- _EXTRACTED INFORMATION_:

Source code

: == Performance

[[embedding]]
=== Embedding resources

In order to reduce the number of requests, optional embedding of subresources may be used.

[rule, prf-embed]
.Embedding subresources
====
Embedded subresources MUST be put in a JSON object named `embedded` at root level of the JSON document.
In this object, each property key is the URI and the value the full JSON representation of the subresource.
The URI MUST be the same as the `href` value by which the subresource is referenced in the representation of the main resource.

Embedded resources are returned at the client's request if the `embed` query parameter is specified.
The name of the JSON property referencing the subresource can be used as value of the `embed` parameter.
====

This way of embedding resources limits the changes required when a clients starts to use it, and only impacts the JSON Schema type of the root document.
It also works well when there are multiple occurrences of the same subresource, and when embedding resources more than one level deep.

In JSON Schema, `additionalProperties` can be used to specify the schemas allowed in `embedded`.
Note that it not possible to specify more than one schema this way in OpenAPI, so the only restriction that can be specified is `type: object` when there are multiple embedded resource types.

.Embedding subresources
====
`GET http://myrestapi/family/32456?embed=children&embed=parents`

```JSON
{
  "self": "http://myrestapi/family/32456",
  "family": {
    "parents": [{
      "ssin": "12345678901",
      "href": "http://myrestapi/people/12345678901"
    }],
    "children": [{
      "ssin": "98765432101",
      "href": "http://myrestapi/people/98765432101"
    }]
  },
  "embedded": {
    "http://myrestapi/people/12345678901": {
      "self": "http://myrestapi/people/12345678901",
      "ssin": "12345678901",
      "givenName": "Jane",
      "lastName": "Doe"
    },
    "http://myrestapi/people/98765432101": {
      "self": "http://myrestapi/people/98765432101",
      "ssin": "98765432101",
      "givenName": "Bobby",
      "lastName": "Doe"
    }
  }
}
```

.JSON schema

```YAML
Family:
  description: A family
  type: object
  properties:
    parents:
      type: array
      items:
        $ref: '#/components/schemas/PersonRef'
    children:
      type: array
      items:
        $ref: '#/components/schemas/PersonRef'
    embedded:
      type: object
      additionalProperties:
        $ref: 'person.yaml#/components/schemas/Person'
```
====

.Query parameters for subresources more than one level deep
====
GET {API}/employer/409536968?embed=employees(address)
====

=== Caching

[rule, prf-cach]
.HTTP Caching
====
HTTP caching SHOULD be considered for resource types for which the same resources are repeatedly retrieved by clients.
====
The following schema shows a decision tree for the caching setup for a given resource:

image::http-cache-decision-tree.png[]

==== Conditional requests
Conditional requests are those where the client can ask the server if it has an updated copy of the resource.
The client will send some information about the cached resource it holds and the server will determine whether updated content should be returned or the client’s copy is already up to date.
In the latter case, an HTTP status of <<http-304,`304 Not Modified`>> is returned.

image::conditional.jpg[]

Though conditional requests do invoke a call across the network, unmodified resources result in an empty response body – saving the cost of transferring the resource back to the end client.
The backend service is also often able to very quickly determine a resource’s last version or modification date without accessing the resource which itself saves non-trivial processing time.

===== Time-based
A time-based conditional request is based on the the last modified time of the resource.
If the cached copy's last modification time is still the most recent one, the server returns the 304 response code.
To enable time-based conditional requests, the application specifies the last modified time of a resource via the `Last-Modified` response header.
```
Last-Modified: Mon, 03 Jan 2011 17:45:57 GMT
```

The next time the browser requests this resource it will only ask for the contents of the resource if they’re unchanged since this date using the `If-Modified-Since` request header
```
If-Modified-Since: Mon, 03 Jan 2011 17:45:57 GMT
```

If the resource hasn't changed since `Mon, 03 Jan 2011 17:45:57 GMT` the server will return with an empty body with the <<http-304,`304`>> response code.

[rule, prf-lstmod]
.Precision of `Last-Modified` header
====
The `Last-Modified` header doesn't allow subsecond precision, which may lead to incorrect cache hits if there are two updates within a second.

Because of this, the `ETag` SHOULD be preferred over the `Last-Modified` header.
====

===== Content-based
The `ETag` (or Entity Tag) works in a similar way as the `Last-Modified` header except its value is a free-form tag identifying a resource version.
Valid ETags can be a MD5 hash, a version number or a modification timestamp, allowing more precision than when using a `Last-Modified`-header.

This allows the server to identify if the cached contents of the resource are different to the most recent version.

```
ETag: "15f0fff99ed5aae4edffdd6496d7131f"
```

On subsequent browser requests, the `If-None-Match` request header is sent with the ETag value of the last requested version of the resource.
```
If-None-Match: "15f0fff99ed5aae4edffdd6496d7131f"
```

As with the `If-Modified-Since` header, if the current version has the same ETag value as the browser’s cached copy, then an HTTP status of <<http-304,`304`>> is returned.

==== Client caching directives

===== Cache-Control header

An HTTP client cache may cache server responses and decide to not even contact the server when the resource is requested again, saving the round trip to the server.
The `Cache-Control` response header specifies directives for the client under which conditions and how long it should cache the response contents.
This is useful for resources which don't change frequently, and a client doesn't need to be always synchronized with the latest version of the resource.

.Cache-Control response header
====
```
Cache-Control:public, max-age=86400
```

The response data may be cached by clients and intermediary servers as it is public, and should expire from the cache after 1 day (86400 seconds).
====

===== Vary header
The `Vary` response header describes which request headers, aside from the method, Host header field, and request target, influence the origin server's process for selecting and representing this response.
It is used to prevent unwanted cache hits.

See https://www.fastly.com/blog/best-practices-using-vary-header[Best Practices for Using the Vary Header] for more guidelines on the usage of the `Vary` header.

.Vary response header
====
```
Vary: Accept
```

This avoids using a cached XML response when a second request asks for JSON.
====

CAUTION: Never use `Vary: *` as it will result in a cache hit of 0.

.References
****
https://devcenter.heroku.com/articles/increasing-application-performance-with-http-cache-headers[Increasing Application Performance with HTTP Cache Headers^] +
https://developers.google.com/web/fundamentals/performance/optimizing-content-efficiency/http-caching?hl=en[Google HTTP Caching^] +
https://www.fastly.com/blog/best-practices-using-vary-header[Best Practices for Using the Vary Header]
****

- _HOW TO COMPLETE THIS TASK_:
Go through the data, and copy each line in which the word "parents" appears.

- _EXERCISE OUTPUT_:
`GET http://myrestapi/family/32456?embed=children&embed=parents`
    "parents": [{
    parents:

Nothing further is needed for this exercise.